When lazy evaluation attacks
I just had a lovely object lesson in lazy evaluation of Iterators. I wanted to have method that would return an enumerator over an encapsulated set after doing some sanity checking:
public IEnumerable<Subscription> Filter(Func<Subscription, bool> filter) {
if(filter == null) {
throw new ArgumentNullException("filter","cannot execute with a null filter");
}
foreach(var subInfo in _subscriptions.ToArray()) {
Subscription sub;
try {
var subDoc = XDocFactory.LoadFrom(subInfo.Path, MimeType.TEXT_XML);
sub = new Subscription(subDoc );
if(filter(sub) {
continue;
}
} catch(Exception e) {
_log.Warn(string.Format("unable to retrieve subscription for path '{0}'", subInfo.Path), e);
continue;
}
yield return sub;
}
}
I was testing registering a subscription in the repository with this code:
IEnumerable<Subscription> query;
try {
query = _repository.Filter(handler);
} catch(ArgumentException e) {
return;
}
foreach(var sub in query) {
...
}
And the test would throw a ArgumentNullException
because handler was null. What? But, but i clearly had a try/catch
around it! Well, here's where clever bit me. By using yield
, the method had turned into an enumerator instead of a method call that returned an enumerable. That means that the method body would get squirreled away into an enumerator closure that would not get executed until the first MoveNext()

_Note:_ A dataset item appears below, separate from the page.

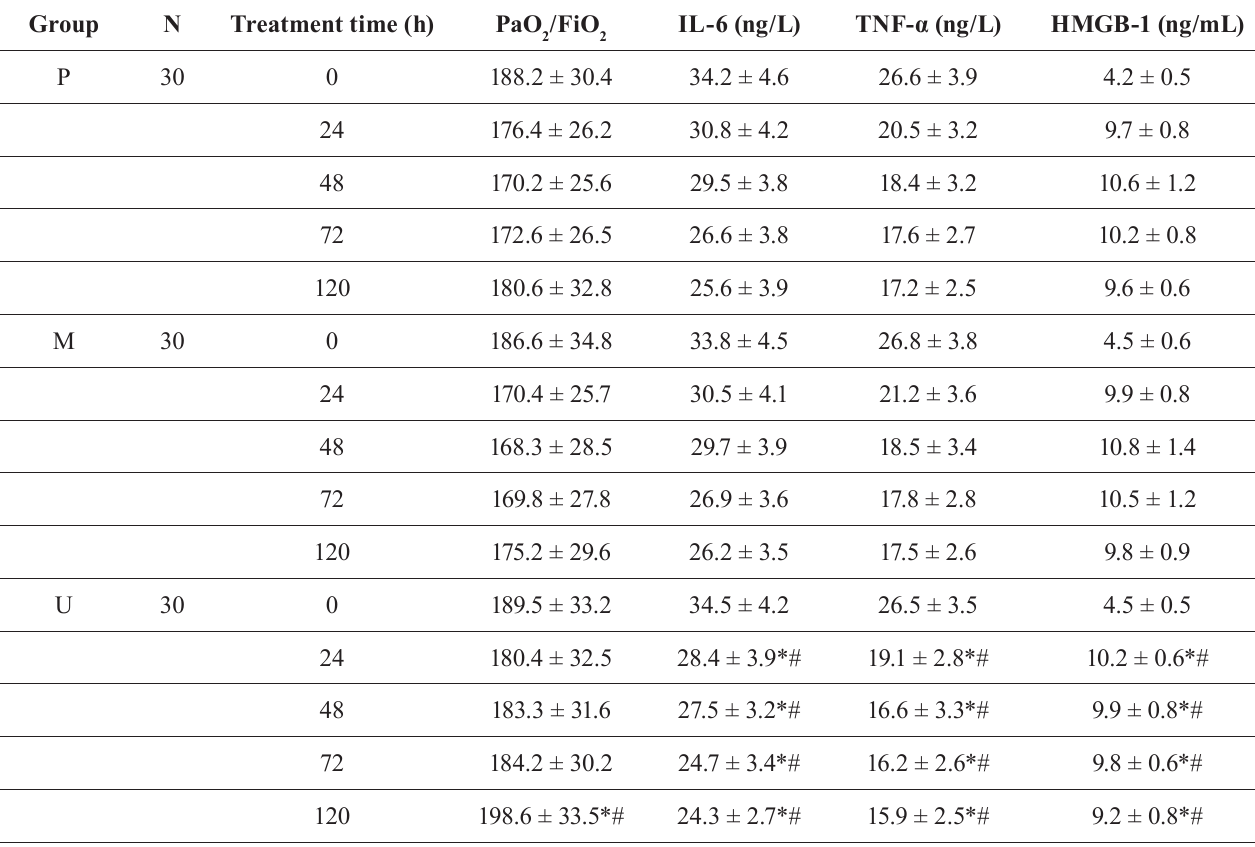
TABLE IV - Comparison of oxygenation and inflammatory cytokines before and after initiating sedation Group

. And that in turn meant that my sanity check on handler didn't happen at Filter()
but at the first iteration of the foreach
.
Instead of doing "return an Iterator for subscriptions", I needed to do "check the arguments" and then "return an Iterators for subscriptions" as a separate action. This can be accomplished by factoring the yield
into a method called by Filter()
instead of being in Filter()
itself:
public IEnumerable<Subscription> Filter(Func<Subscription, bool> filter) {
if(filter == null) {
throw new ArgumentException("cannot execute with a null filter");
}
return BuildSubscriptionEnumerator(Func<Subscription, bool> filter);
}
public IEnumerable<Subscription> BuildSubscriptionEnumerator(Func<Subscription, bool> filter) {
foreach(var subInfo in _subscriptions.ToArray()) {
Subscription sub;
try {
var subDoc = XDocFactory.LoadFrom(subInfo.Path, MimeType.TEXT_XML);
sub = new Subscription(subDoc );
if(filter(sub) {
continue;
}
} catch(Exception e) {
_log.Warn(string.Format("unable to retrieve subscription for path '{0}'", subInfo.Path), e);
continue;
}
yield return sub;
}
}
Now the sanity check happens at Filter()
call time, while the enumeration of subscription still only occurs as its being iterated over, allowing for additional filtering and Skip/Take
additions without having to traverse the entire possible set.